Just spit-balling here.  Just throwing out ideas.

It's true that Walt was also, because of his Moonshot-type-ideas, almost always bankrupting The Walt Disney Company.  That's a separate story.  And while I am sure Walt cared about the shareholders (they went public in 1957), he knew the best value for all concerned was to treat the customer right and add some magic.  

But Bob Chapek knows one does not maximize shareholder profits for Q4 by seeing if you can make a real lightsaber happen.  You grab a plastic one from the bin at the gift store and hope the dummies don't notice.

And in conclusion...

I'm good with Nicholson resurfacing to YouTube maybe once a year with one of these deep-dives to remind non-Patrons she exists.  I don't think you get a documentary like this without some serious time and thought.

If this post is overly long and you still don't know what's in the video - go take a look.  It's free to watch.  

As I said, I was never going to pay to go to the Star Wars Hotel, anyway.  My skin in this game was always minimal.  I don't think I've really cared much about Star Wars at all since Season 2 of The Mandalorian.  Surely Rise of Skywalker felt like someone telling me I could be done now and not care anymore.  I'm in my Star Trek: Strange New Worlds era.

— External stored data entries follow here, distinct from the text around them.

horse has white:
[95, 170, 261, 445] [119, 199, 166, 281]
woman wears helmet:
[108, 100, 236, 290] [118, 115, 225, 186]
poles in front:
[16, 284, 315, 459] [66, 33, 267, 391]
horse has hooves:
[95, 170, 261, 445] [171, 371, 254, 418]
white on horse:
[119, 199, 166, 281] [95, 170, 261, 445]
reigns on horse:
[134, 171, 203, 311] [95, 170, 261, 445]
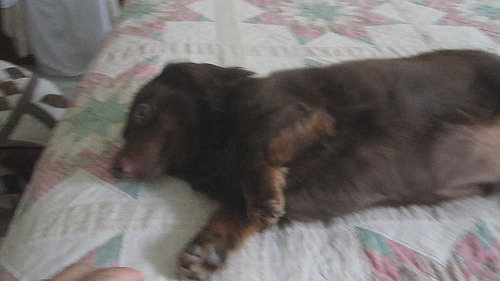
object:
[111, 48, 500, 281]
dog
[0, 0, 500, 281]
quilt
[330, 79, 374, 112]
brown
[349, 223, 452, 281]
colored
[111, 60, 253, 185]
head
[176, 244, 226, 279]
paw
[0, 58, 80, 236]
floor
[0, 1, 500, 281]
bed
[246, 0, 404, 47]
star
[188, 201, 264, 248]
legs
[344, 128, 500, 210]
belly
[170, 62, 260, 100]
ear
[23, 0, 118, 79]
dress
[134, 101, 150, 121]
eye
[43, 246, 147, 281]
hand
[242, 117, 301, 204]
leg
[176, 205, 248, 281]
right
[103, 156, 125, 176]
nose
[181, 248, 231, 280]
bottom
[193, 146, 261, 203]
chest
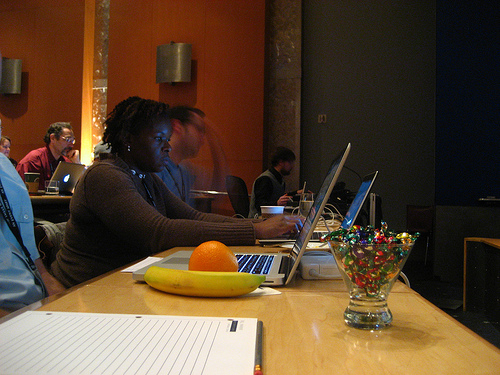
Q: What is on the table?
A: Computers.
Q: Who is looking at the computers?
A: Some people.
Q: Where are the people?
A: In a room.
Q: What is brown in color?
A: The table.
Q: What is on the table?
A: Food.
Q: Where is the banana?
A: Next to the orange.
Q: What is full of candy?
A: The glass.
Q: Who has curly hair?
A: The woman.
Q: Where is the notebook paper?
A: On the table.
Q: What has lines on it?
A: Paper.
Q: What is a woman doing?
A: Typing on laptop.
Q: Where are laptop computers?
A: On tables.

But mostly I find the doc fascinating as an autopsy on a failed hubristic experiment that let itself be strangled to death by accountants and terrified executives.  I have opinions about what they could and should have done, but realistically, no corporation would ever *do* those things.  I also likely wouldn't do those things, either, because I'm familiar with LARPing and have managed to avoid doing it for three decades.  Look, if you're just now figuring out I'm not an agreeable person, I can't help you.

I find it fascinating that someone who wants to project the image of a sweetheart just laid bare the kind of dumb-foolery that seems to infiltrate that odd space where commerce, art and fun meet.  I don't think Nicholson's video resonates because it's confirmation bias for me, so much as I appreciate a good argument and it really did (and this is always dangerous with YouTube) make me think a bit beyond my general natural skepticism and misanthropy to consider the forces at work.

Anyway, may the force be with Nicholson and she live long and prosper.

Also, yes, Jennifer Beals as a Twi'Lek probably did me some permanent damage


*Yes, officially, the Star Wars Hotel is named Star Wars: Galactic Starcruiser, but Nicholson starts her video by saying the obvious: most people just call it "the Star Wars hotel".  The Star Wars hotel is what you can say when you want your Aunt Pearl to maybe remember seeing a bit on that place on The Today Show.